Schon in seinem Debüt „Wie ich mir das Glück vorstelle“ hat Martin Kordić, der seit vielen Jahren als Lektor bei großen Verlagen arbeitet, einen literarisch sehr eigensinnigen und mitreißenden Ton angeschlagen. Während es darin um den Kinderblick eines Jungen auf den Bosnienkrieg geht, handelt „Jahre mit Martha“ von einer ungewöhnlichen Beziehung, die die Grenzen von Hierarchien und Begehren auslotet.

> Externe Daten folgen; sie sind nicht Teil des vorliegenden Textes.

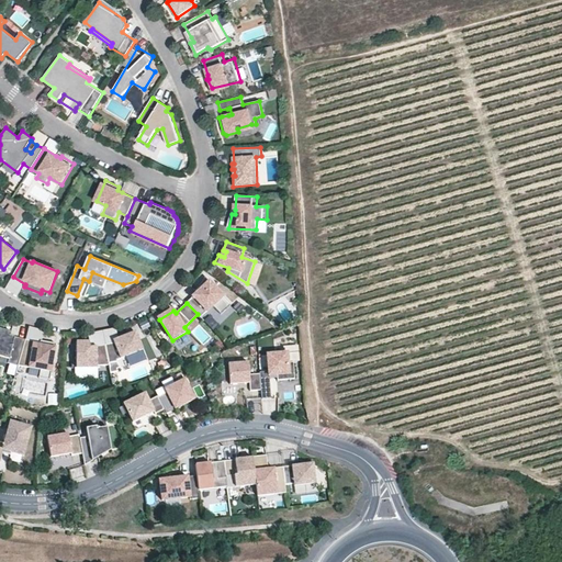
[(159,319),(173,311),(171,310),(158,317),(159,319)]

Da ist Željko Kovačević, der mit seinen Eltern und Geschwistern in einer kleinen Wohnung in Ludwigshafen lebt. Er ist in Deutschland aufgewachsen, doch das Leben der Familie ist von den Folgen der Einwanderung der Eltern geprägt. Die Mutter geht putzen, der Vater schuftet beim Bau. Željko ist 15, als er einen Ferienjob bei Martha annimmt. Für die Professorin übernimmt er Arbeiten im Garten, doch sie öffnet nicht nur ihren Garten für ihn, sondern auch den Weg in eine andere Welt. Željko darf sich Bücher aus ihrer Bibliothek leihen, sie nimmt ihn sogar mit ins Theater, und sie spricht mit ihm, wie noch nie jemand mit ihm gesprochen hat. Auch später, als er schon längst in München lebt und Literatur studiert, spielt Martha noch eine Rolle in seinem Leben und begleitet ihn in wichtigen und entscheidenden Lebensphasen – trotz ihrer großen Differenz des Alters, der Herkunft und ihres Standes verbindet sie eine tiefe Verbundenheit. Eine ungewöhnliche Geschichte, die von einer poetischen Liebe erzählt, für die es keine Vorbilder gibt – und darüber hinaus von einer tiefen Liebe zum Wissen und zur Literatur. (A.-D. K.)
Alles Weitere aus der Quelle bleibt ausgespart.